Idiopathic pituitary dwarfism is differentiated from other forms of short stature: with congenital hypothyroidism, early puberty, congenital dysfunction of the adrenal cortex, diabetes mellitus (Moriak’s syndrome, Nobekur), against the background of severe somatic diseases, with genetic osteoarthropathies, and also with the so-called (constitutional low-grade stunted growth). In the latter case, as a rule, it is possible to identify similar cases of stunting in one of the parents.

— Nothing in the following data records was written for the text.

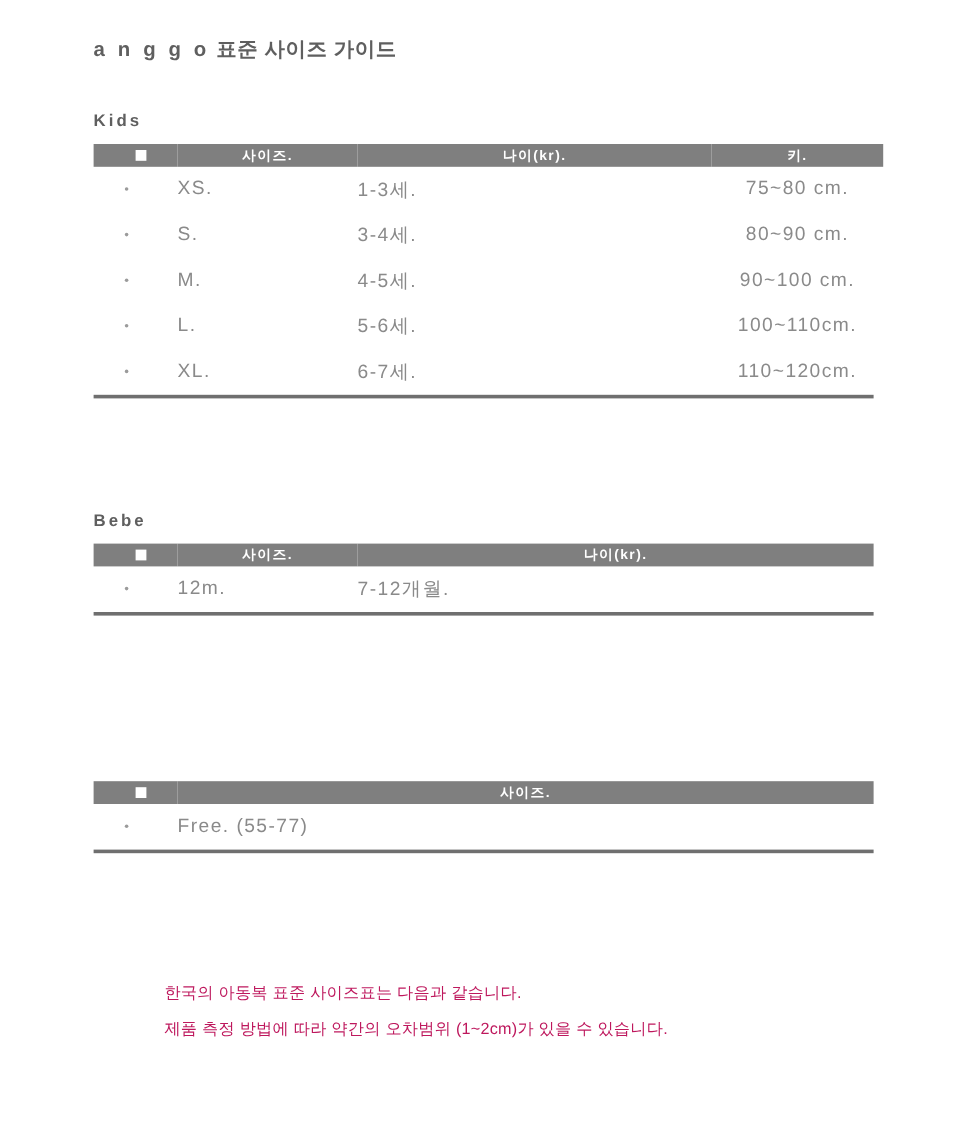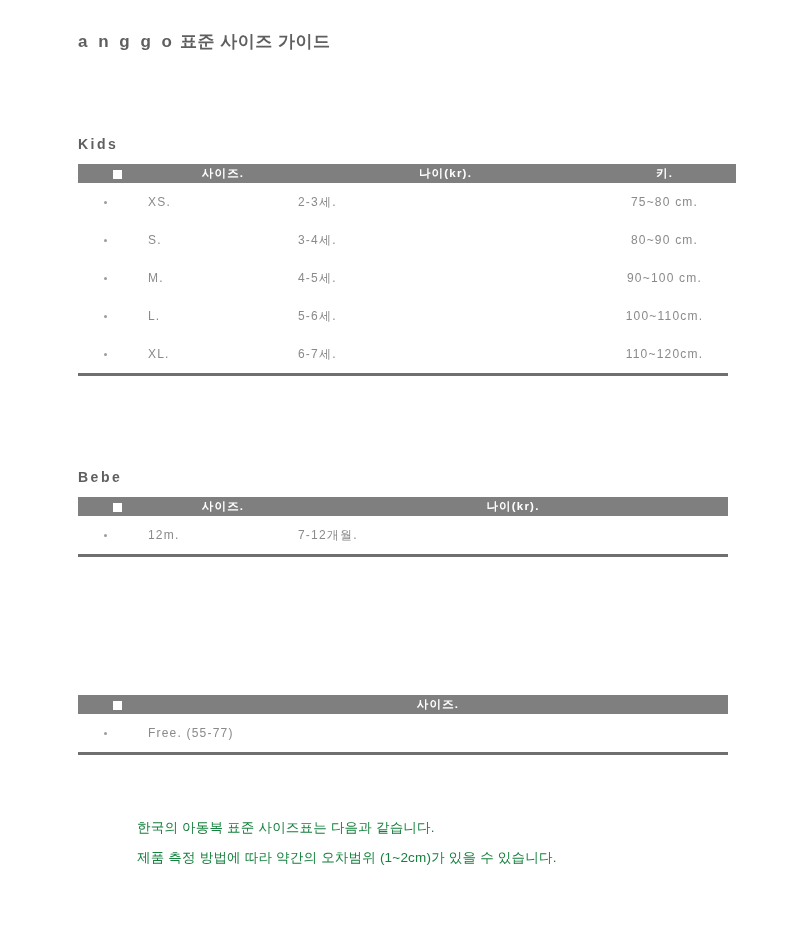--- a/index.html
+++ b/index.html
@@ -42,7 +42,6 @@
     position: absolute;
     left: 78px;
     width: 650px;
-    margin-top: 44px;
   }
   .section-title {
     font-size: 14px;

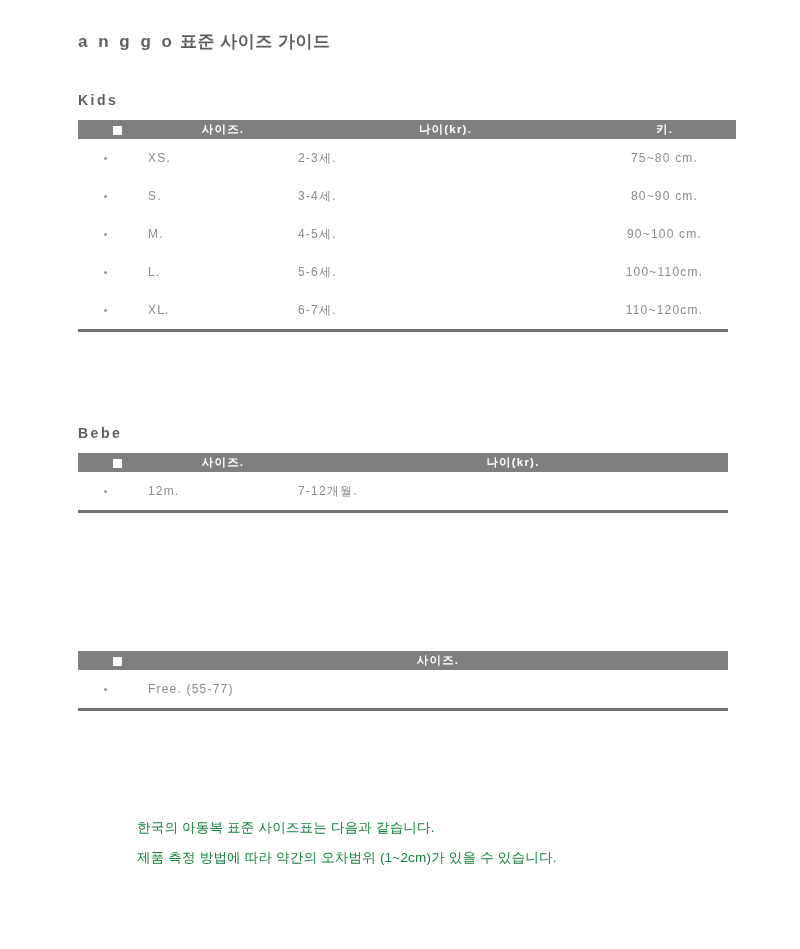--- a/index.html
+++ b/index.html
@@ -80,7 +80,7 @@
     vertical-align: middle;
   }
   table.size-table tbody td {
-    font-size: 12px;
+    font-size: 16px;
     color: #8a8a8a;
     letter-spacing: 1.2px;
     height: 38px;

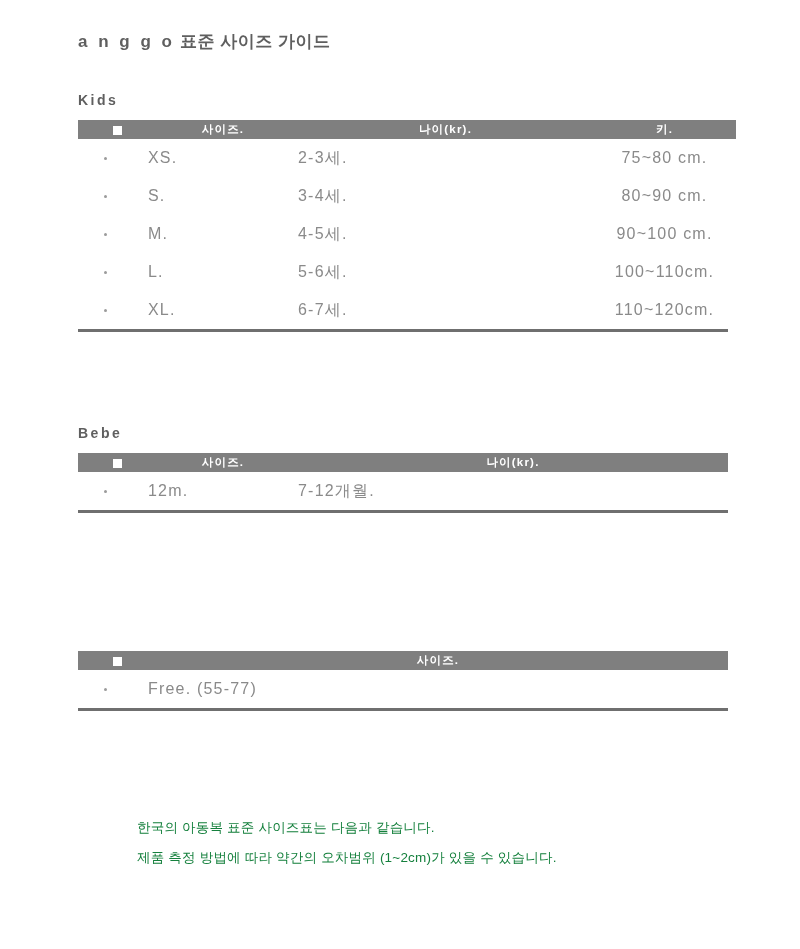--- a/index.html
+++ b/index.html
@@ -149,7 +149,7 @@
         <tr>
           <td class="col-mark"><span class="bullet"></span></td>
           <td class="w-size">XS.</td>
-          <td class="w-age">2-3세.</td>
+          <td class="w-age">1-3세.</td>
           <td class="w-h center-cell">75~80 cm.</td>
         </tr>
         <tr>

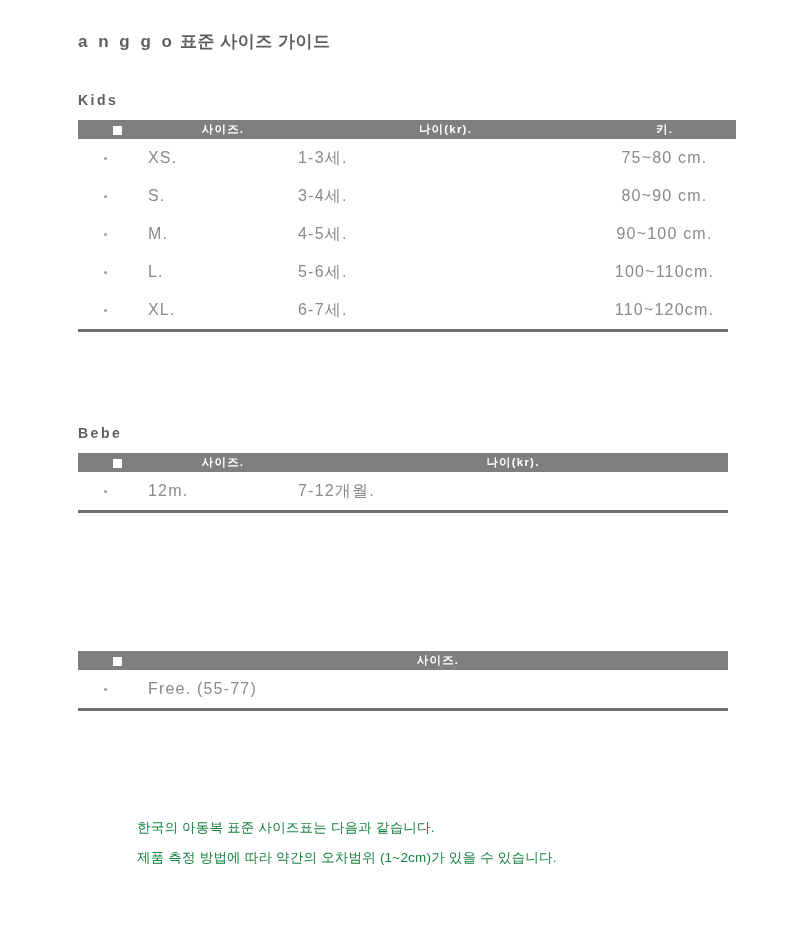--- a/index.html
+++ b/index.html
@@ -121,7 +121,7 @@
     left: 137px;
     top: 813px;
     font-size: 13.5px;
-    color: #15803d;
+    color: #be185d;
     line-height: 30px;
     letter-spacing: 0.2px;
   }

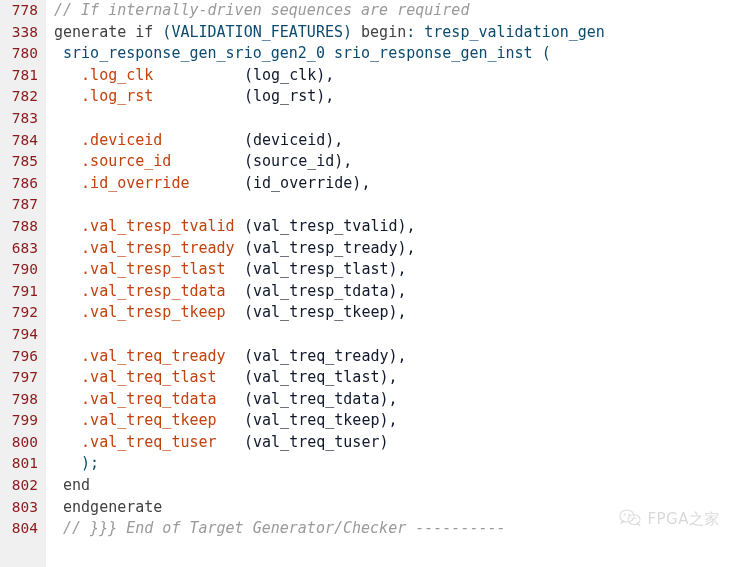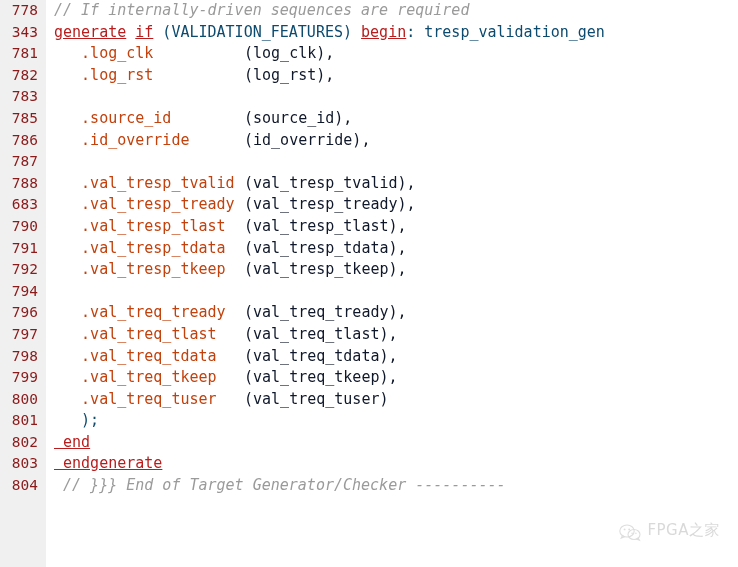--- a/index.html
+++ b/index.html
@@ -107,7 +107,7 @@
 
   <div id="code-lines">
       <div class="code-line"><span class="lineno">778</span><span class="line-content"><span class="tok-comment">// If internally-driven sequences are required</span></span></div>
-      <div class="code-line"><span class="lineno">343</span><span class="line-content"><span class="tok-kw">generate</span><span class="tok-plain"> </span><span class="tok-kw">if</span><span class="tok-plain"> (VALIDATION_FEATURES) </span><span class="tok-kw">begin</span><span class="tok-plain">: tresp_validation_gen</span></span></div>
+      <div class="code-line"><span class="lineno">338</span><span class="line-content"><span class="tok-kw">generate</span><span class="tok-plain"> </span><span class="tok-kw">if</span><span class="tok-plain"> (VALIDATION_FEATURES) </span><span class="tok-kw">begin</span><span class="tok-plain">: tresp_validation_gen</span></span></div>
       <div class="code-line"><span class="lineno">781</span><span class="line-content"><span class="port-row"><span class="port-name">   .log_clk</span><span class="port-conn">(log_clk),</span></span></span></div>
       <div class="code-line"><span class="lineno">782</span><span class="line-content"><span class="port-row"><span class="port-name">   .log_rst</span><span class="port-conn">(log_rst),</span></span></span></div>
       <div class="code-line"><span class="lineno">783</span><span class="line-content"><span class="tok-plain"></span></span></div>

Pituitary dwarfism must be differentiated from a number of rare genetic syndromes, such as progeria (Gatchinson-Guildford syndrome), Laron syndrome (peripheral insensitivity to growth hormone as a result of a defect in its receptor gene), Russell-Silver syndrome (intrauterine growth retardation with asymmetry of the trunk), syndrome Sekkel (bird-headed dwarfs), Prader-Willi syndrome (growth retardation from birth, obesity, cryptorchidism, hypospadias, oligophrenia), Lawrence-Moon-Barde-Beadle syndrome (short stature, pigment degeneration set cattle, atrophy of the optic nerve head, hypogonadism, mental retardation), achondroplasia (growth retardation due to disproportionate shortening of the limbs).

Hypopituitarism Treatment

Treatment of hypopituitarism syndrome is carried out taking into account the disease, which led to the insufficiency of the pituitary gland.

In tumors, treatment is usually surgical or radiation.

To correct the insufficiency of the function of the pituitary hormones, various medications are prescribed taking into account the prevalence of the insufficiency of certain hormones:

  • In case of insufficiency of adrenocorticotropic hormone, synthetic hormones of the adrenal cortex are prescribed – glucocorticoids:
    – cortisol
    – dexamethasone
    – betamethasone.
  • In men, with a decrease in testicular function, male sex hormones are prescribed:
    – testenate
    – sustanon
    – omnadren.
  • In puberty males, chorionic gonadotropin is prescribed during puberty.
  • Women are prescribed cyclic hormone replacement therapy with estrogen and progesterone drugs.
  • If thyroid function is insufficient, thyroid hormones are treated.
  • Sometimes it becomes necessary to prescribe growth hormone preparations.

With the timely detection of the disease and the appointment of treatment, patients can lead a normal lifestyle and remain able to work for a long time.